Our initial diagnosis, like most bad news, arrived unexpected. The disease, we were told, was incurable. But then, each time our doctors reached into the grab bag of options, they found solutions … at least temporarily. Months and years passed and we watched, via regular blood labs, as the disease settled into the recesses of our bone marrow, dormant for all intents and purposes. Inexplicably, the myeloma of others, undergoing similar treatment protocols, did not rest, but accelerated out of control.
The heterogeneous nature of MM lends itself to such unpredictable outcomes. The disease is diverse, perhaps unique, as it appears in each individual. And, as explained by the speaker at our meeting, scientists hope to find cures by understanding why some respond and others do not. To that end, developments in molecular genetics, the concept of minimal residual disease, and new methods of testing contribute to The State of the Art.
My group mates and I stay well informed on the science.

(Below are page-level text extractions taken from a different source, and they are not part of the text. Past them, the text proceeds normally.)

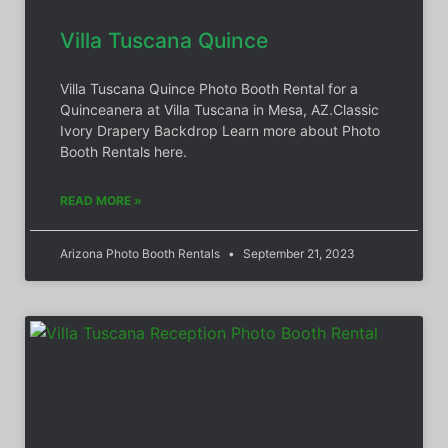
Villa Tuscana Quince
Villa Tuscana Quince Photo Booth Rental for a
Quinceanera at Villa Tuscana in Mesa, AZ.Classic
Ivory Drapery Backdrop Learn more about Photo
Booth Rentals here.
READ MORE »
Arizona Photo Booth Rentals
September 21, 2023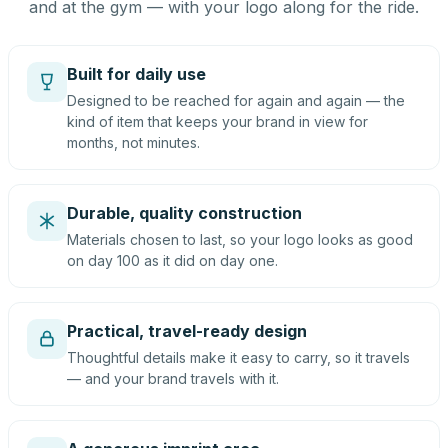
and at the gym — with your logo along for the ride.
Built for daily use
Designed to be reached for again and again — the
kind of item that keeps your brand in view for
months, not minutes.
Durable, quality construction
Materials chosen to last, so your logo looks as good
on day 100 as it did on day one.
Practical, travel-ready design
Thoughtful details make it easy to carry, so it travels
— and your brand travels with it.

Expanding our knowledge about this relatively indolent but relentless cancer helps us cope with the emotional toll of our own brooding, not to mention the loss of friends made along the way. But it’s important to balance our nerdiness with more subjective courses in the humanities.

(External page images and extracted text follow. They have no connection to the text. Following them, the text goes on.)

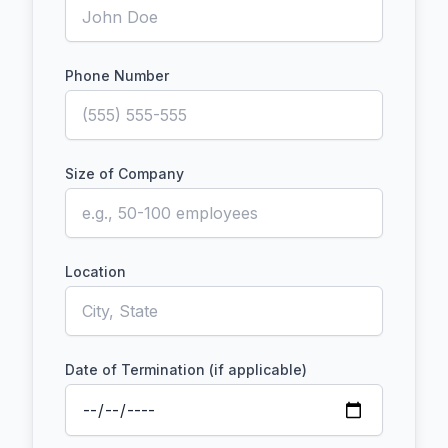
Phone Number
Size of Company
Location
Date of Termination (if applicable)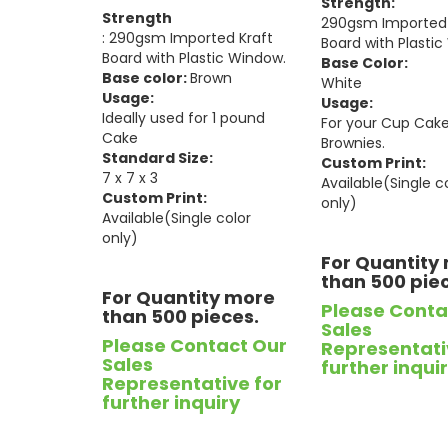
Strength:
Strength
290gsm Imported 
: 290gsm Imported Kraft
Board with Plasti
Board with Plastic Window.
Base Color:
Base color:
Brown
White
Usage:
Usage:
Ideally used for 1 pound
For your Cup Cak
Cake
Brownies.
Standard Size:
Custom Print:
7 x 7 x 3
Available(Single c
Custom Print:
only)
Available(Single color
only)
For Quantity
than 500 pie
For Quantity more
Please Conta
than 500 pieces.
Sales
Please Contact Our
Representati
Sales
further inqui
Representative for
further inquiry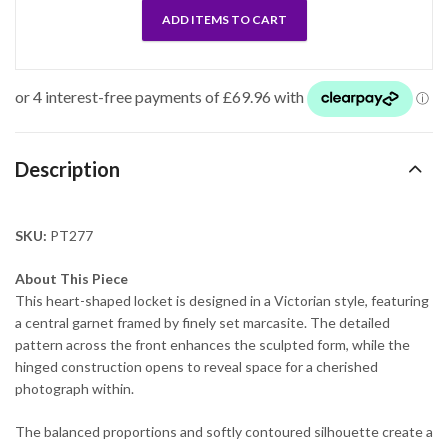
ADD ITEMS TO CART
Description
SKU:
PT277
About This Piece
This heart-shaped locket is designed in a Victorian style, featuring
a central garnet framed by finely set marcasite. The detailed
pattern across the front enhances the sculpted form, while the
hinged construction opens to reveal space for a cherished
photograph within.
The balanced proportions and softly contoured silhouette create a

Accordingly, I enjoy reading what other bloggers have to say about their experience. My favorite writers realize cancer is not a morality tale. It’s not good patient versus bad disease. It’s biology. And biology is brutally indifferent to how wonderful we might think we are. In spite of this, their takes on cancer employ humor, art, and literature, which help to smooth the wrinkles of short timer syndrome. In fact, rounding out the cancer nerd’s curriculum is essential to passing that first required course in Mortality 101.
Few miracle cures exist for any of the many types of cancers. With respect to myeloma, research plods along, faster we hope, than our disease. Clinicians trade in the commodity of time, buying months, maybe years with extraordinary drugs or experimental treatments.
Meanwhile, we still have lives to live. This month, our support group’s classwork has to do with palliative care for myeloma patients. Afterwards, there will be a farewell tribute to our retiring facilitator and the regional director of the Leukemia and Lymphoma Society, Sue Sumpter.
Sue epitomizes excellence in teaching. I’ve learned from her that it is not about just surviving. It’s about surviving with grace and poise; it’s about surviving with love and compassion for others whose road may be more rough or shorter; and it’s about surviving with openness to the miracle of every moment.
Thank you Sue. I hope you don’t mind, but the summer weather calls and I’ll be cutting class.